Since no mutual stipulations under 41(a)ii are to be found, it's a good bet
 the unilateral 41(a)1 is being used by the plaintiffs.

So?  Why do you think it significant that no stipulation was filed?  If the
prerequisites of 41(a)(1)(A)(i) were met, why would they not use that
section, and make the simpler, smaller, filing?


Except for *self-serving* statements issued by SFLC we can only guess as to
what the motives were for dismissals under 41(a)(1)(A)(i).

It is most plausible that the defendants simply said to the SFLC, "Dismiss or we
will file a Rule 12 Motion to Dismiss" and collect our attorney fees and costs.
Even an incompetent defense attorney would know that the SFLC pleadings are
defective on their face due to lack of Copyright Office registration of the
allegedly infringed works. The lack of a public settlement stipulation by both parties reinforces this scenario.

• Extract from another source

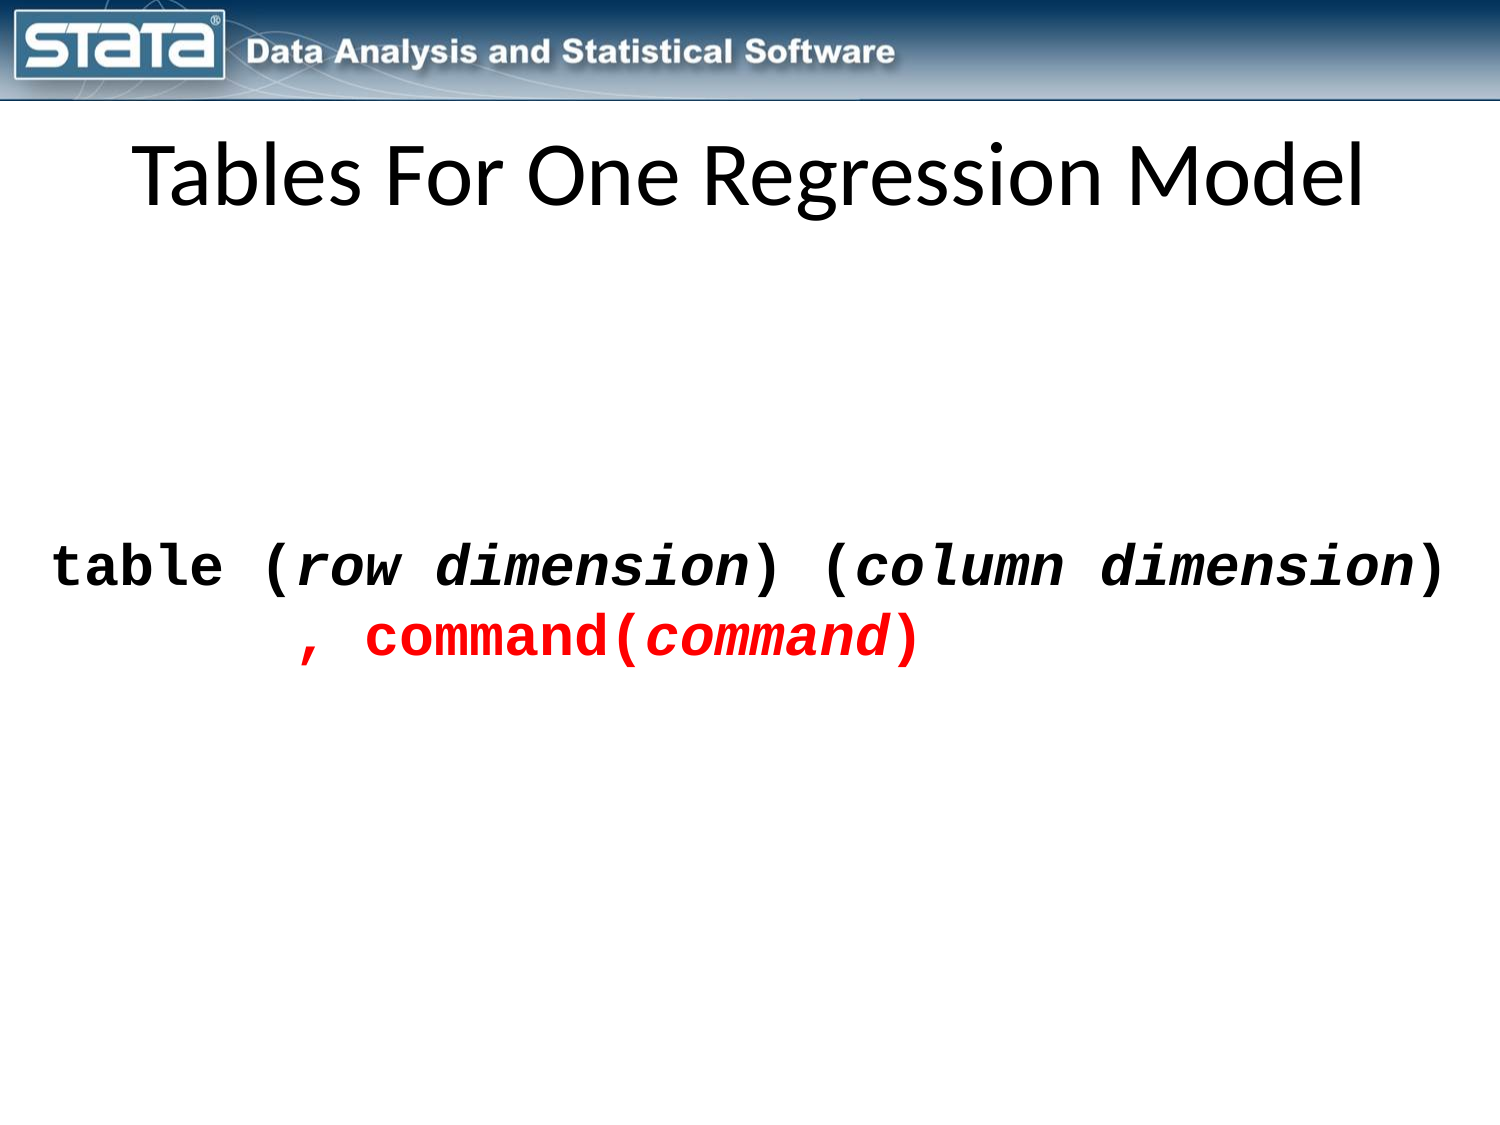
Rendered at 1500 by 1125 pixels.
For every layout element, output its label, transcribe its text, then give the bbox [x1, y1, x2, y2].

The SFLC will NEVER, NEVER, NEVER allow a Federal Court to review the GPL
license on the merits. They'll dismiss WITH PREJUDICE before allowing a
meaningful court review to occur.

Sincerely,
Rjack :)

 -- It [The Copyright Act] provides that "no action for infringement of the
copyright in any United States work shall be instituted until preregistration or
registration of the copyright claim has been made in accordance with this
title." . . .  Whether this requirement is jurisdictional is not up for debate
in this Circuit. On two recent occasions, we have squarely held that it is."